1.A god exists who created and ordered the world and watches over human life on earth.

2.God wants people to be good, nice, and fair to each other, as taught in the Bible and by most world religions.

3.The central goal of life is to be happy and to feel good about oneself.

4.God does not need to be particularly involved in one's life except when God is needed to resolve a problem.

5.Good people go to heaven when they die.

I would replace ‘moralistic’ with ‘consumer,’ but apart from that I think this reflects the values of a lot people today. And, as these researcher point out, these values exist both within and without Christianity. These are the broad religious values of our society.

For much of the last decade there has been a lot of media attention on the rise of atheism, but their numbers are tiny and I don’t believe the shift in religious values is a reflection of their influence. Rather it is the warm and fuzzy deism characterized by people like Oprah Winfrey that is diluting Western religious precepts. No, I am not laying the blame at Oprah’s feet. What she has done is captured a zeitgeist, not created one. She is as successful as she is because she both shares and intuits her viewer’s beliefs. Would churches be more successful if they did the same? No, and its not hard to see why. If churches began to teach that all God wants is for peple to be happy, to feel good about themselves, that God’s place in their lives is determined by their level of need at any given time, how would this foster any level of commitment? Why go to church? Why commit to a given community of saints if its all about you and your happiness?

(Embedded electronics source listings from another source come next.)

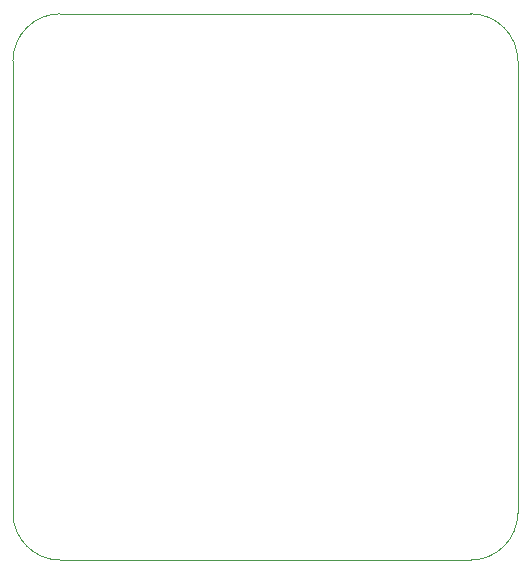
<source format=gbr>
%TF.GenerationSoftware,KiCad,Pcbnew,9.0.0*%
%TF.CreationDate,2025-04-07T00:56:54-07:00*%
%TF.ProjectId,Motor_quick_connect,4d6f746f-725f-4717-9569-636b5f636f6e,rev?*%
%TF.SameCoordinates,Original*%
%TF.FileFunction,Profile,NP*%
%FSLAX46Y46*%
G04 Gerber Fmt 4.6, Leading zero omitted, Abs format (unit mm)*
G04 Created by KiCad (PCBNEW 9.0.0) date 2025-04-07 00:56:54*
%MOMM*%
%LPD*%
G01*
G04 APERTURE LIST*
%TA.AperFunction,Profile*%
%ADD10C,0.050000*%
%TD*%
G04 APERTURE END LIST*
D10*
X80250000Y-38250000D02*
X80250000Y-76500000D01*
X37500000Y-76500000D02*
X37500000Y-38250000D01*
X76250000Y-34250000D02*
G75*
G02*
X80250000Y-38250000I0J-4000000D01*
G01*
X76250000Y-80500000D02*
X41500000Y-80500000D01*
X41500000Y-80500000D02*
G75*
G02*
X37500000Y-76500000I0J4000000D01*
G01*
X41500000Y-34250000D02*
X76250000Y-34250000D01*
X37500000Y-38250000D02*
G75*
G02*
X41500000Y-34250000I4000000J0D01*
G01*
X80250000Y-76500000D02*
G75*
G02*
X76250000Y-80500000I-4000000J0D01*
G01*
M02*

</source>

What I anticipate happening over the next few years (actually, more than a few years, as these things are often generational) is that the number of people who identify themselves as regular attendees will continue to decline even as the number of actual attendees sees little or no change. On the surface that might not seem like a problem. It might even seem an improvement. As those who are less committed drop off, the core membership will be stronger. But stronger for what purpose? The Church is supposed to big a city on a hill top, drawing the world to Christ. I am opposed to direct political activity, but that’s not the same thing as being a social influence. If the Church wants to check this trend it needs to remember is that what offers, what no one else can offer, is a relationship to Jesus Christ and to His Body, the Church. The first strength in weathering life’s storms is knowing who you are. Know who Jesus is. Learn how to explain your relationship to HIm and to teach others about it. It’s one of those things that is so simple, people often assume there must be more, but anything more is only an addition to this foundation. Without the foundation, whatever else you build won’t stand.